### Material to process:
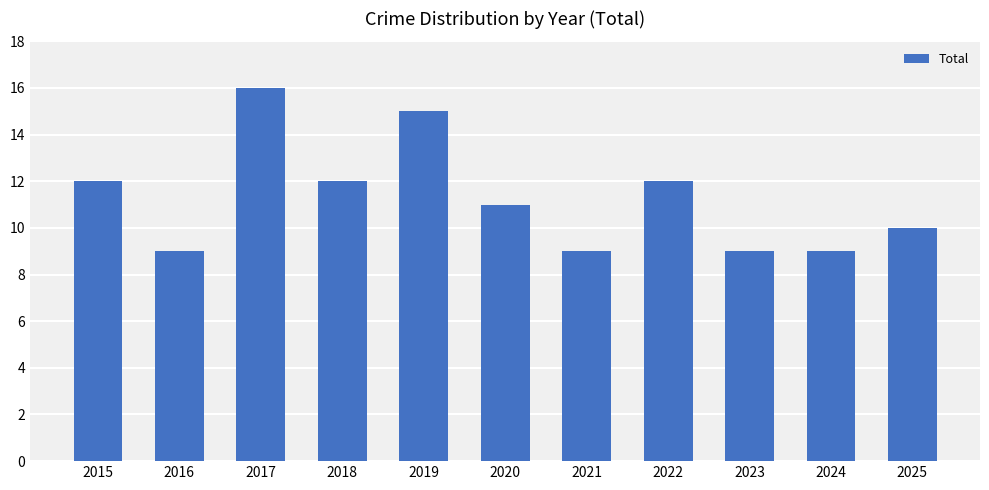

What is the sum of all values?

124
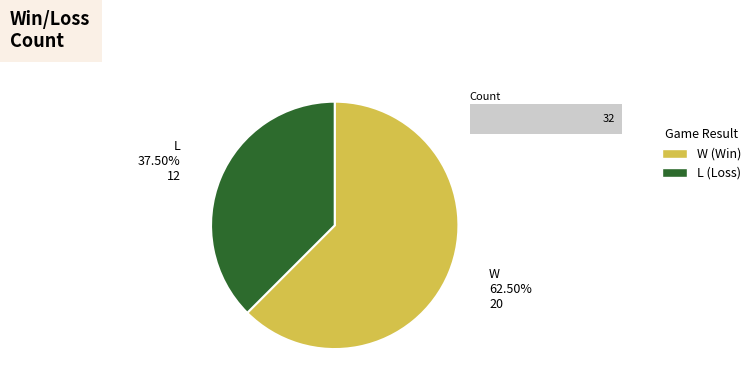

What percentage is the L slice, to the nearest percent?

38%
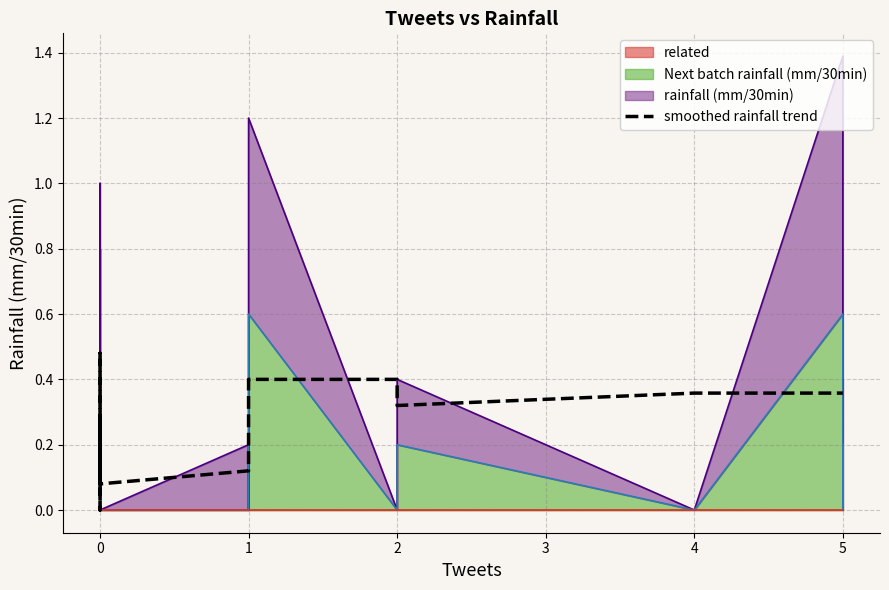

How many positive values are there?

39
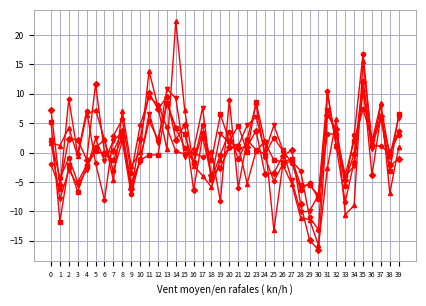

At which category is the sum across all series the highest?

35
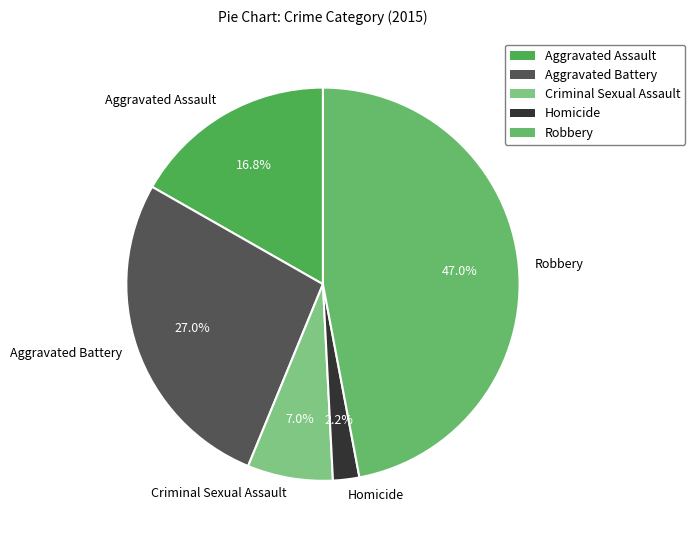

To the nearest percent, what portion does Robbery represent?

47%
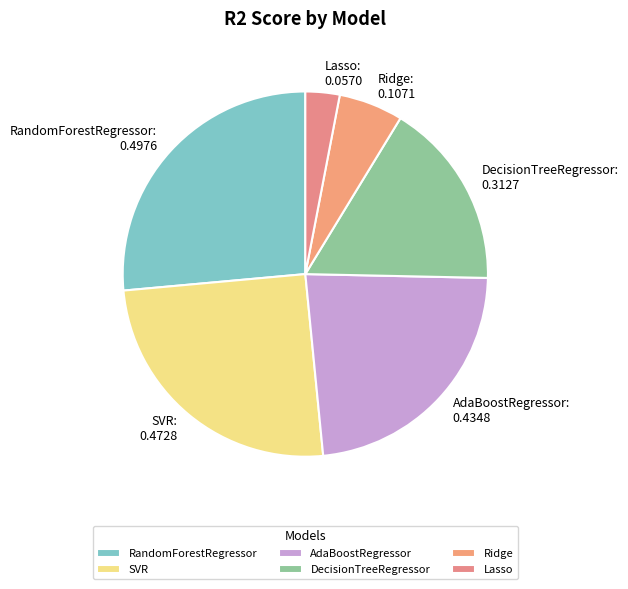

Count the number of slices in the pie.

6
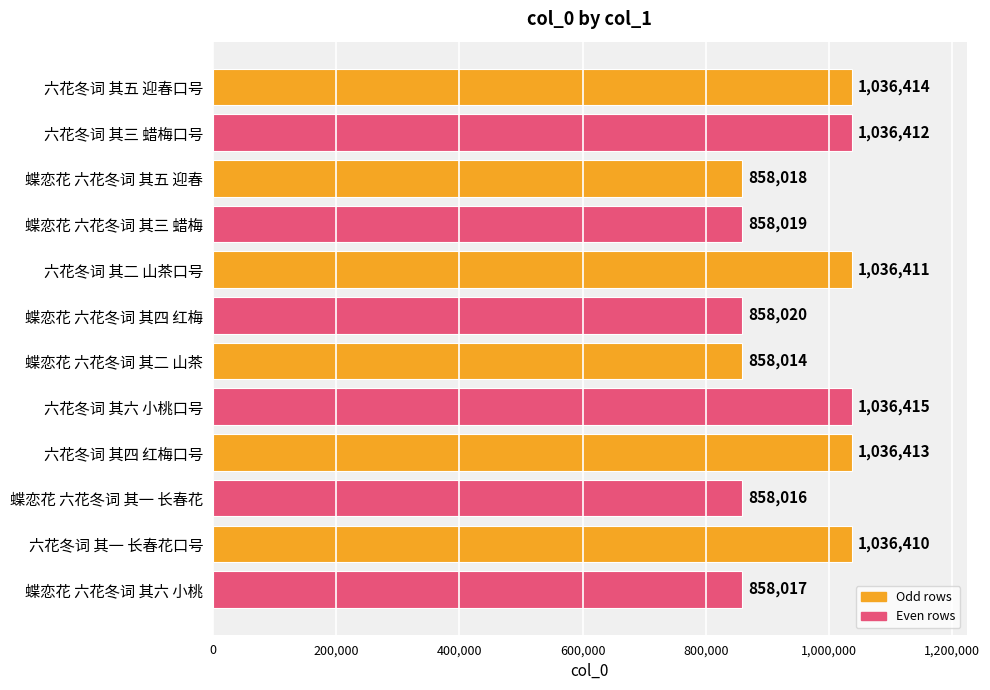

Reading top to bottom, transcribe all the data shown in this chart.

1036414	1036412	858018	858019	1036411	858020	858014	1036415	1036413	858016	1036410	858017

### Exercise directions:
Return every entry above word for word, leaving out the pictures.

### Solution for this task:
What is the sum of all values?

124

What percentage is the L slice, to the nearest percent?

38%

How many positive values are there?

39

At which category is the sum across all series the highest?

35

To the nearest percent, what portion does Robbery represent?

47%

Count the number of slices in the pie.

6

Reading top to bottom, transcribe all the data shown in this chart.

1036414	1036412	858018	858019	1036411	858020	858014	1036415	1036413	858016	1036410	858017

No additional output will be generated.